Later on, I also added Rest Assured tests, which made the endpoint assertions much cleaner.

given()
        .contentType(ContentType.JSON)
        .body(registerPayload("student1", "student1@example.com"))
.when()
        .post("/auth/register")
.then()
        .statusCode(201)
        .body("username", equalTo("student1"))
        .body("token", not(blankOrNullString()));

This was especially useful for checking CRUD-like behavior and status codes:

  • 201 when a user or content item is created
  • 200 when data is returned correctly
  • 204 when logout succeeds
  • 401 when a protected route is called without a valid token
  • 404 when a requested resource does not exist

This also gave me a much better feel for why Rest Assured is useful in API testing. It lets the test read almost like a description of the HTTP contract, especially when combined with Hamcrest matchers.

Testing Authentication and Authorization
#

For protected endpoints, the tests send the JWT through the Authorization header as a Bearer token. That let me verify that the access rules in the routes actually worked in practice.

In the Rest Assured version, this becomes very compact:

given()
        .auth().oauth2(token)
        .queryParam("reactionType", "BOOKMARK")
.when()
        .get("/interactions/me")
.then()
        .statusCode(200)
        .body("$", hasSize(1));

One example is the logout flow.
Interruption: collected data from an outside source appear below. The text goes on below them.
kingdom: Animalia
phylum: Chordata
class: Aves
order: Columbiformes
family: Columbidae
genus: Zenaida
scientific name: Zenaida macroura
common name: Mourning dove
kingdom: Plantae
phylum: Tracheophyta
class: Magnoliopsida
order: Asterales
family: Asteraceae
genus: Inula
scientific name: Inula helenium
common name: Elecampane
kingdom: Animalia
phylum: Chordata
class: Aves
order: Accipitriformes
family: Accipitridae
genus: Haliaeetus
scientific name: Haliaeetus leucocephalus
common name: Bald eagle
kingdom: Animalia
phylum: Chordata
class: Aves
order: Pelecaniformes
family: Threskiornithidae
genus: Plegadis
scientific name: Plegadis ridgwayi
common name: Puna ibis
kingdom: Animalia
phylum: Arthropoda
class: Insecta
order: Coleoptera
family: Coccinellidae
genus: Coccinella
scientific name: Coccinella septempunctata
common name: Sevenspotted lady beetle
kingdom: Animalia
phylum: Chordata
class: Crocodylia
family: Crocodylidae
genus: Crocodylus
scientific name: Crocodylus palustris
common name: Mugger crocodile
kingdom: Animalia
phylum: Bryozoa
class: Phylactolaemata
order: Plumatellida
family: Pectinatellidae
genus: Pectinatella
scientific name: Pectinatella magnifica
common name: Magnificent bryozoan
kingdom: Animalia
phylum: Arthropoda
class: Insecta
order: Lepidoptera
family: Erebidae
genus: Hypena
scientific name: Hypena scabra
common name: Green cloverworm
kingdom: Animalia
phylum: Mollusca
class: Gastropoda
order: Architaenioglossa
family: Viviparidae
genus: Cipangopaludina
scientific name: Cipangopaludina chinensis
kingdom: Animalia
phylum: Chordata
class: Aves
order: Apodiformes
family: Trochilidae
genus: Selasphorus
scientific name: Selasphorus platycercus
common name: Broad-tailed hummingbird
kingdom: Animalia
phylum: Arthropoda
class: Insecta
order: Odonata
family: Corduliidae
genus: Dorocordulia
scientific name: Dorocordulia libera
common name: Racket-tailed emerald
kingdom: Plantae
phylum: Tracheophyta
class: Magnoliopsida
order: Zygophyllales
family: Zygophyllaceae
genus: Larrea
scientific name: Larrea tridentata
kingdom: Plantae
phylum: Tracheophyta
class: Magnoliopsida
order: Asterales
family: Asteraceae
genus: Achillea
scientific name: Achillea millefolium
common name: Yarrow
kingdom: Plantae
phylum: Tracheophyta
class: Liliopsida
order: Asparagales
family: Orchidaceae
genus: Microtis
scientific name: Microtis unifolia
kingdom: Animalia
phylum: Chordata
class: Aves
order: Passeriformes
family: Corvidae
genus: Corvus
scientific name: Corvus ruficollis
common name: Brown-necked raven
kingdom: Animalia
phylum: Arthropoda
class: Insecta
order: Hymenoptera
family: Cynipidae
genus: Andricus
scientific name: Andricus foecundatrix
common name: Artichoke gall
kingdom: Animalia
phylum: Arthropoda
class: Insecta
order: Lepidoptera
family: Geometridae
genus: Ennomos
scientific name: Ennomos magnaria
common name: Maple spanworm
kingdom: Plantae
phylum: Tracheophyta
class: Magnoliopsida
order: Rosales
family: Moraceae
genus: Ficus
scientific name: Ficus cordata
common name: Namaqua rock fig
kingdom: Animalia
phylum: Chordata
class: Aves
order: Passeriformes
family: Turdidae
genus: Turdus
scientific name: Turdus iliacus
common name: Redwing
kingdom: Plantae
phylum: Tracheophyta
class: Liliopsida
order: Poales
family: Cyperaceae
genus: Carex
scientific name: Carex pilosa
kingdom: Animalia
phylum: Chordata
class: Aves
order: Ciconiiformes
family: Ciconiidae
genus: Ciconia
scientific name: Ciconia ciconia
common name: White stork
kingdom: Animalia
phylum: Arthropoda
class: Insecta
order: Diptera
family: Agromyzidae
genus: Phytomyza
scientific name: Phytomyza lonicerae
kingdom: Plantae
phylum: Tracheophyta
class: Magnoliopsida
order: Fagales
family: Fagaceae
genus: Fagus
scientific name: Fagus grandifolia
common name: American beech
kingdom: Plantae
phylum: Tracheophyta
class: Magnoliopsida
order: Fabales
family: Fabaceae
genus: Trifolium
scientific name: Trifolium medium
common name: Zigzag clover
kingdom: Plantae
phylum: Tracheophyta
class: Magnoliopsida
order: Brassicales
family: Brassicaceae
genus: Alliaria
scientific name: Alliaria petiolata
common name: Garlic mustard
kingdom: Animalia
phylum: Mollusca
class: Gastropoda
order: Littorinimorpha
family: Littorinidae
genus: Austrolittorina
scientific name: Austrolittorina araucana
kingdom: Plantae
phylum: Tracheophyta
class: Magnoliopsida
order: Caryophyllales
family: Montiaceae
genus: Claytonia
A user first receives a token through registration or login, and after logout that same token should no longer be accepted:

HttpResponse<String> logoutResponse = sendRequest("POST", "/auth/logout", token, null);
assertEquals(204, logoutResponse.statusCode());

HttpResponse<String> meResponse = sendRequest("GET", "/auth/me", token, null);
assertEquals(401, meResponse.statusCode());

I liked this kind of test because it checks behavior that matters from the outside. It is not only about whether some internal method returns true or false, but whether the API really enforces the security rules it claims to have.

Final Thoughts for the Sixth Week
#

Working with both HttpClient and Rest Assured also made the difference clear to me. HttpClient is perfectly fine for full integration tests, but Rest Assured makes the intent of API assertions much clearer and more concise. That made it easier to connect the implementation to the actual learning goals around REST API testing.